[[ Input, beginning ]]
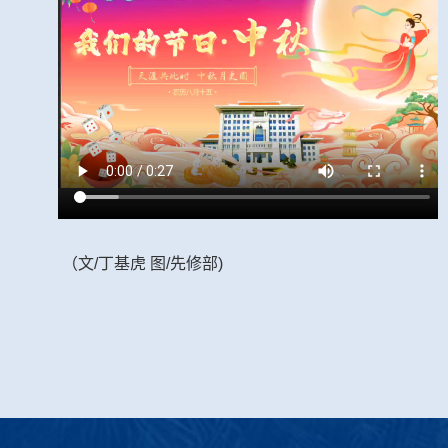
（文
/
丁基虎
图
/
先修部
)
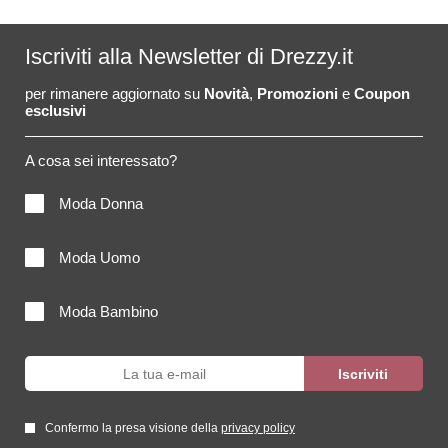
Iscriviti alla Newsletter di Drezzy.it
per rimanere aggiornato su
Novità
,
Promozioni
e
Coupon
esclusivi
A cosa sei interessato?
Moda Donna
Moda Uomo
Moda Bambino
Confermo la presa visione della
privacy policy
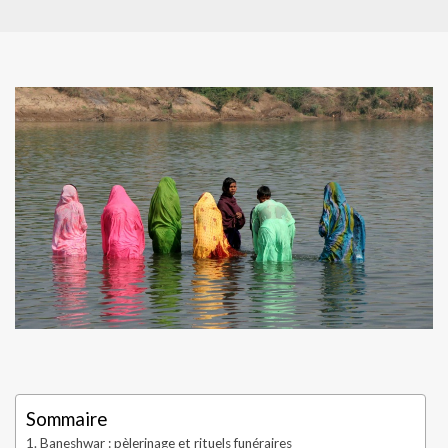
Sommaire
Baneshwar : pèlerinage et rituels funéraires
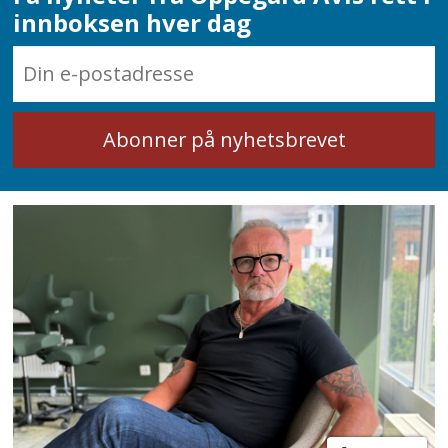
innboksen hver dag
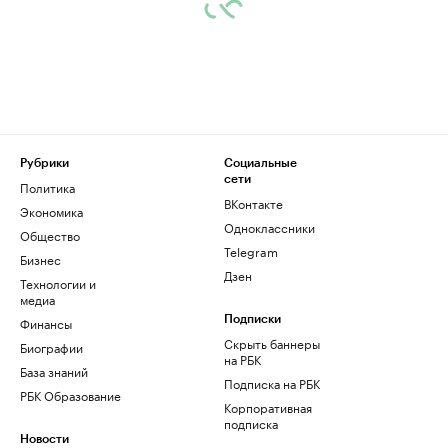
Рубрики
Социальные
сети
Политика
ВКонтакте
Экономика
Одноклассники
Общество
Telegram
Бизнес
Дзен
Технологии и
медиа
Финансы
Подписки
Скрыть баннеры
Биографии
на РБК
База знаний
Подписка на РБК
РБК Образование
Корпоративная
подписка
Новости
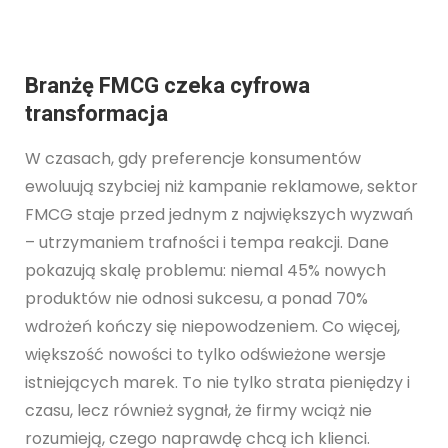
Branżę FMCG czeka cyfrowa
transformacja
W czasach, gdy preferencje konsumentów
ewoluują szybciej niż kampanie reklamowe, sektor
FMCG staje przed jednym z największych wyzwań
– utrzymaniem trafności i tempa reakcji. Dane
pokazują skalę problemu: niemal 45% nowych
produktów nie odnosi sukcesu, a ponad 70%
wdrożeń kończy się niepowodzeniem. Co więcej,
większość nowości to tylko odświeżone wersje
istniejących marek. To nie tylko strata pieniędzy i
czasu, lecz również sygnał, że firmy wciąż nie
rozumieją, czego naprawdę chcą ich klienci.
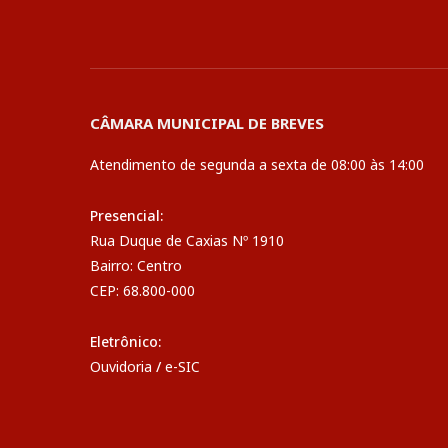
CÂMARA MUNICIPAL DE BREVES
Atendimento de segunda a sexta de 08:00 às 14:00
Presencial:
Rua Duque de Caxias Nº 1910
Bairro: Centro
CEP: 68.800-000
Eletrônico:
Ouvidoria
/
e-SIC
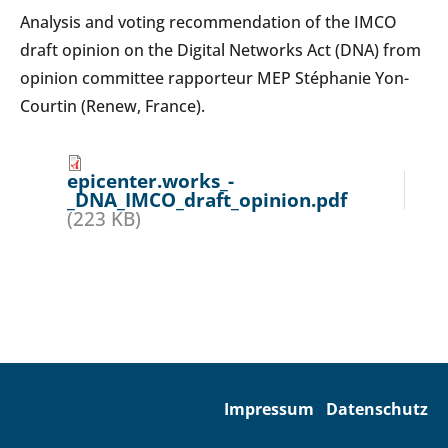
Analysis and voting recommendation of the IMCO
draft opinion on the Digital Networks Act (DNA) from
opinion committee rapporteur MEP Stéphanie Yon-
Courtin (Renew, France).
epicenter.works_-
_DNA_IMCO_draft_opinion.pdf
(223 KB)
Impressum
Datenschutz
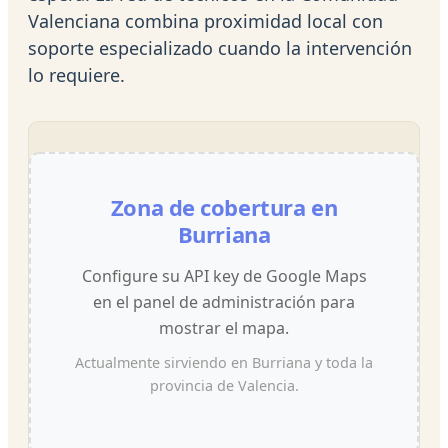
Valenciana combina proximidad local con
soporte especializado cuando la intervención
lo requiere.
Zona de cobertura en
Burriana
Configure su API key de Google Maps
en el panel de administración para
mostrar el mapa.
Actualmente sirviendo en Burriana y toda la
provincia de Valencia.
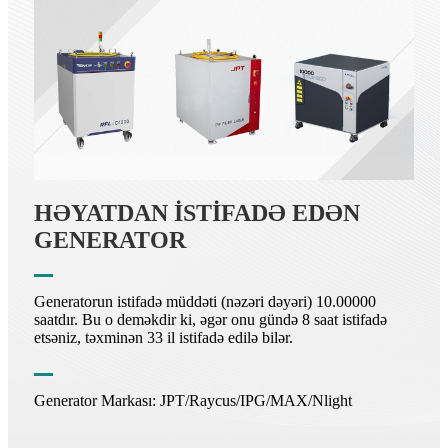
HƏYATDAN İSTİFADƏ EDƏN
GENERATOR
Generatorun istifadə müddəti (nəzəri dəyəri) 10.00000
saatdır. Bu o deməkdir ki, əgər onu gündə 8 saat istifadə
etsəniz, təxminən 33 il istifadə edilə bilər.
Generator Markası: JPT/Raycus/IPG/MAX/Nlight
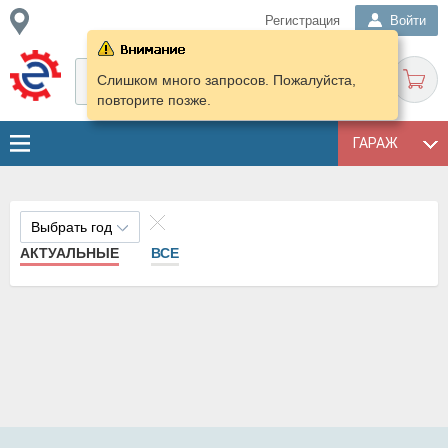
Регистрация
Войти
Слишком много запросов. Пожалуйста,
повторите позже.
ГАРАЖ
Выбрать год
АКТУАЛЬНЫЕ
ВСЕ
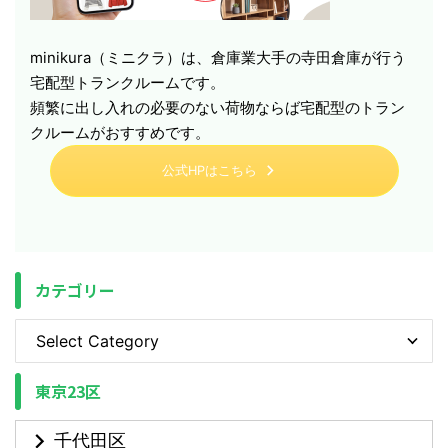
minikura（ミニクラ）は、倉庫業大手の寺田倉庫が行う
宅配型トランクルームです。
頻繁に出し入れの必要のない荷物ならば宅配型のトラン
クルームがおすすめです。
公式HPはこちら
カテゴリー
東京23区
千代田区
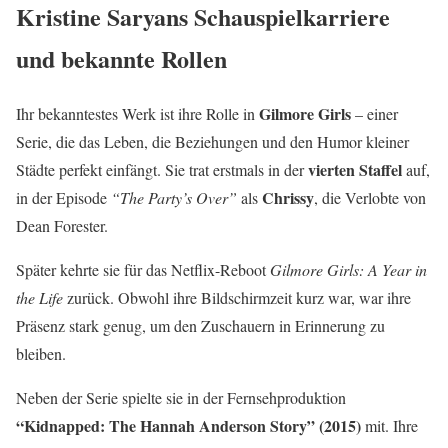
Kristine Saryans Schauspielkarriere
und bekannte Rollen
Gilmore Girls
Ihr bekanntestes Werk ist ihre Rolle in
– einer
Serie, die das Leben, die Beziehungen und den Humor kleiner
vierten Staffel
Städte perfekt einfängt. Sie trat erstmals in der
auf,
Chrissy
in der Episode
“The Party’s Over”
als
, die Verlobte von
Dean Forester.
Später kehrte sie für das Netflix-Reboot
Gilmore Girls: A Year in
the Life
zurück. Obwohl ihre Bildschirmzeit kurz war, war ihre
Präsenz stark genug, um den Zuschauern in Erinnerung zu
bleiben.
Neben der Serie spielte sie in der Fernsehproduktion
“Kidnapped: The Hannah Anderson Story” (2015)
mit. Ihre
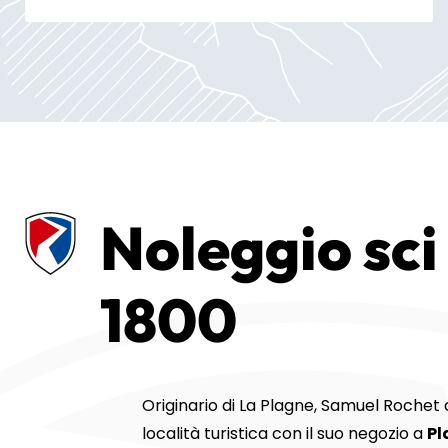
Noleggio sci
1800
Originario di La Plagne, Samuel Rochet c
località turistica con il suo negozio a
Pl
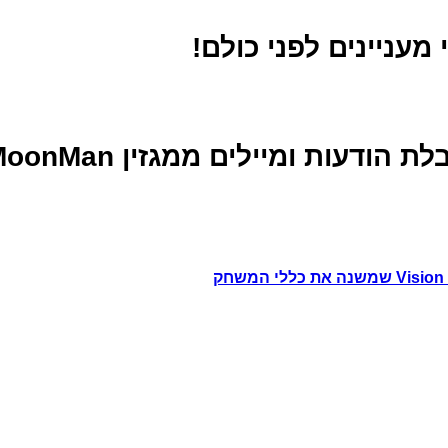
מעניינים לפני כולם!
ממגזין MoonMan (מבטיחים בלי ספאם :)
[[ Input, end ]]
= What is being asked =
The records above are to be transcribed exactly, with every picture left out.

= Solution to the exercise =
（文
/
丁基虎
图
/
先修部
)
Iscriviti alla Newsletter di Drezzy.it
per rimanere aggiornato su
Novità
,
Promozioni
e
Coupon
esclusivi
A cosa sei interessato?
Moda Donna
Moda Uomo
Moda Bambino
Confermo la presa visione della
privacy policy
Sommaire
Baneshwar : pèlerinage et rituels funéraires
innboksen hver dag
Рубрики
Социальные
сети
Политика
ВКонтакте
Экономика
Одноклассники
Общество
Telegram
Бизнес
Дзен
Технологии и
медиа
Финансы
Подписки
Скрыть баннеры
Биографии
на РБК
База знаний
Подписка на РБК
РБК Образование
Корпоративная
подписка
Новости
Branżę FMCG czeka cyfrowa
transformacja
W czasach, gdy preferencje konsumentów
ewoluują szybciej niż kampanie reklamowe, sektor
FMCG staje przed jednym z największych wyzwań
– utrzymaniem trafności i tempa reakcji. Dane
pokazują skalę problemu: niemal 45% nowych
produktów nie odnosi sukcesu, a ponad 70%
wdrożeń kończy się niepowodzeniem. Co więcej,
większość nowości to tylko odświeżone wersje
istniejących marek. To nie tylko strata pieniędzy i
czasu, lecz również sygnał, że firmy wciąż nie
rozumieją, czego naprawdę chcą ich klienci.
CÂMARA MUNICIPAL DE BREVES
Atendimento de segunda a sexta de 08:00 às 14:00
Presencial:
Rua Duque de Caxias Nº 1910
Bairro: Centro
CEP: 68.800-000
Eletrônico:
Ouvidoria
/
e-SIC
Analysis and voting recommendation of the IMCO
draft opinion on the Digital Networks Act (DNA) from
opinion committee rapporteur MEP Stéphanie Yon-
Courtin (Renew, France).
epicenter.works_-
_DNA_IMCO_draft_opinion.pdf
(223 KB)
Impressum
Datenschutz
Valenciana combina proximidad local con
soporte especializado cuando la intervención
lo requiere.
Zona de cobertura en
Burriana
Configure su API key de Google Maps
en el panel de administración para
mostrar el mapa.
Actualmente sirviendo en Burriana y toda la
provincia de Valencia.
HƏYATDAN İSTİFADƏ EDƏN
GENERATOR
Generatorun istifadə müddəti (nəzəri dəyəri) 10.00000
saatdır. Bu o deməkdir ki, əgər onu gündə 8 saat istifadə
etsəniz, təxminən 33 il istifadə edilə bilər.
Generator Markası: JPT/Raycus/IPG/MAX/Nlight
Регистрация
Войти
Слишком много запросов. Пожалуйста,
повторите позже.
ГАРАЖ
Выбрать год
АКТУАЛЬНЫЕ
ВСЕ
minikura（ミニクラ）は、倉庫業大手の寺田倉庫が行う
宅配型トランクルームです。
頻繁に出し入れの必要のない荷物ならば宅配型のトラン
クルームがおすすめです。
公式HPはこちら
カテゴリー
東京23区
千代田区
Kristine Saryans Schauspielkarriere
und bekannte Rollen
Gilmore Girls
Ihr bekanntestes Werk ist ihre Rolle in
– einer
Serie, die das Leben, die Beziehungen und den Humor kleiner
vierten Staffel
Städte perfekt einfängt. Sie trat erstmals in der
auf,
Chrissy
in der Episode
“The Party’s Over”
als
, die Verlobte von
Dean Forester.
Später kehrte sie für das Netflix-Reboot
Gilmore Girls: A Year in
the Life
zurück. Obwohl ihre Bildschirmzeit kurz war, war ihre
Präsenz stark genug, um den Zuschauern in Erinnerung zu
bleiben.
Neben der Serie spielte sie in der Fernsehproduktion
“Kidnapped: The Hannah Anderson Story” (2015)
mit. Ihre
Noleggio sci
1800
Originario di La Plagne, Samuel Rochet c
località turistica con il suo negozio a
Pl
מעניינים לפני כולם!
ממגזין MoonMan (מבטיחים בלי ספאם :)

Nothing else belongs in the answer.